For reference, Australia's approach appears to be very similar to that of the US based on a brief look. The Australian Department of Industry, Science and Resources has published Australia's AI Ethics Principles, a voluntary framework intended to be "aspirational and [to] complement – not substitute – existing AI regulations and practices" (this quote implies there could be other regulation that I'm not aware of; I only did some quick Googling to get a quick calibration on how Australia compares to the other jurisdictions we were discussing). This appears to be comparable in approach to the US National Institute for Standards and Technology's AI Risk Management Framework and the Senate Majority Leader's SAFE Innovation framework.
My questions from the reading
One question this week's readings raised for me was about the supply of sufficiently skilled exports outside of leading AI labs. If future regulations, or standards, require that external experts scrutinise the work of leading AI labs, will those experts exist or will all sufficiently skilled experts be working at AI labs? In response to this question, someone highlighted that ARC evals exists – this overview of ARC Evals presented by Beth Barnes was one of "reading" for the week – and that it appears that there are probably enough skilled "external" experts for now but when more labs pop up in the future this may not be the case.
I agree that in a future with many many more leading AI companies – companies capable of training cutting-edge AI models – that the current number of "external" experts seems insufficient. However, I can also picture a future where there remain only 3-5 leading AI companies because only those who were sufficiently far ahead of the pack at a certain point in time can amass the financial and talent resource required to keep up with cutting-edge development. If that "certain point in time" is now, then this would imply that the current big players will be able to sustain their lead while competitors wither away, unable to keep pace with the resources required to keep pace with the juggernauts.

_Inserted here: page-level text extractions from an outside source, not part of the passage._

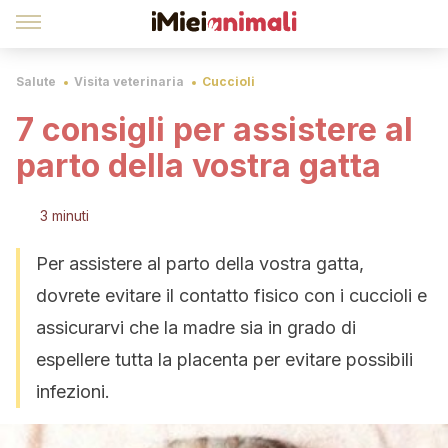
Salute
Visita veterinaria
Cuccioli
7 consigli per assistere al
parto della vostra gatta
3 minuti
Per assistere al parto della vostra gatta,
dovrete evitare il contatto fisico con i cuccioli e
assicurarvi che la madre sia in grado di
espellere tutta la placenta per evitare possibili
infezioni.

A point of interest raised in the discussion: Netflix runs on Amazon AWS but Amazon couldn't shut them down if they wanted to because they don't know where the data is on their servers – Amazon having their own competing streaming service, of course. This was raised in a discussion around data centres knowing who is using their services and where data is being stored. I haven't looked into this any further, and I'm sure there's more nuance to the situation, but it's an interesting anecdote on the challenge of imposing limitations on access to cloud computing services.